BEGIN Supplied information

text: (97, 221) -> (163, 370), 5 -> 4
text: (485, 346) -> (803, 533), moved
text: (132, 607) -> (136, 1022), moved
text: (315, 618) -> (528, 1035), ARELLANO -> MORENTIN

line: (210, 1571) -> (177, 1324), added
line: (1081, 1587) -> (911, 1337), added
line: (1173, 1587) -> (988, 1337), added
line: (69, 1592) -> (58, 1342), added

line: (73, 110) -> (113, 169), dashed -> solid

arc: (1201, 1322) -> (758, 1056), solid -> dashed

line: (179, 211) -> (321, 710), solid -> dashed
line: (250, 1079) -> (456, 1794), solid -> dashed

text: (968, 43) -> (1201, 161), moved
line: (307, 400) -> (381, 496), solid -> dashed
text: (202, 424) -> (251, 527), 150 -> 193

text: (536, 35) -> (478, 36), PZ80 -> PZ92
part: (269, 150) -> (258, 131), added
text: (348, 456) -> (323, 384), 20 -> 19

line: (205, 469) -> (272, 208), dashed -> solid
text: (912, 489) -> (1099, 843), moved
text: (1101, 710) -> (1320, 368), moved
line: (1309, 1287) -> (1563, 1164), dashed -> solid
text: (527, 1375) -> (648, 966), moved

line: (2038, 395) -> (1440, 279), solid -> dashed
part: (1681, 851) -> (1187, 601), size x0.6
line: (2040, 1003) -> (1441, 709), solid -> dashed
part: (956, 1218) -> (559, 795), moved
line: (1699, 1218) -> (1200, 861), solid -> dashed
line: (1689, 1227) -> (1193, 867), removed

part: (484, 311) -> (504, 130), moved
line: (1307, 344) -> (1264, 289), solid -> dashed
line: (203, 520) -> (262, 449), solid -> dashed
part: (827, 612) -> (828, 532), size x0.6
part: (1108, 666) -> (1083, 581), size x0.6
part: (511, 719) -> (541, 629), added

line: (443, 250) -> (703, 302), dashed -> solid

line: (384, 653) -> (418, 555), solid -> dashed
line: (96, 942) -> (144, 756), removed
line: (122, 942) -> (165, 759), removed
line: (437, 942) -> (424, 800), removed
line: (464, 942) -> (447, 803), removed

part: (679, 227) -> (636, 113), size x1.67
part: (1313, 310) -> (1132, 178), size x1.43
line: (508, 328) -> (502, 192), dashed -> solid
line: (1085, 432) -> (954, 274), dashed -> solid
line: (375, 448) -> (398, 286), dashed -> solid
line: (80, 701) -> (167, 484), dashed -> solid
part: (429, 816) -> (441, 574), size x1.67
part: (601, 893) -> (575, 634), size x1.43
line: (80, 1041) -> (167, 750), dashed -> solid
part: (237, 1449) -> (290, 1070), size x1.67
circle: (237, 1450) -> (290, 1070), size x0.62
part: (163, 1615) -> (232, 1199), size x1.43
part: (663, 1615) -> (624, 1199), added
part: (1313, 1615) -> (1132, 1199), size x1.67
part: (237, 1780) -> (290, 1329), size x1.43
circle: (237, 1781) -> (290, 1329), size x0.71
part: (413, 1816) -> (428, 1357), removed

END Supplied information

▸ Directions: Copy nothing except the lines from the one with "part: (1313, 1615)" through the end of the records; keep each exactly as it appears, first and last included.

▸ Answer area:
part: (1313, 1615) -> (1132, 1199), size x1.67
part: (237, 1780) -> (290, 1329), size x1.43
circle: (237, 1781) -> (290, 1329), size x0.71
part: (413, 1816) -> (428, 1357), removed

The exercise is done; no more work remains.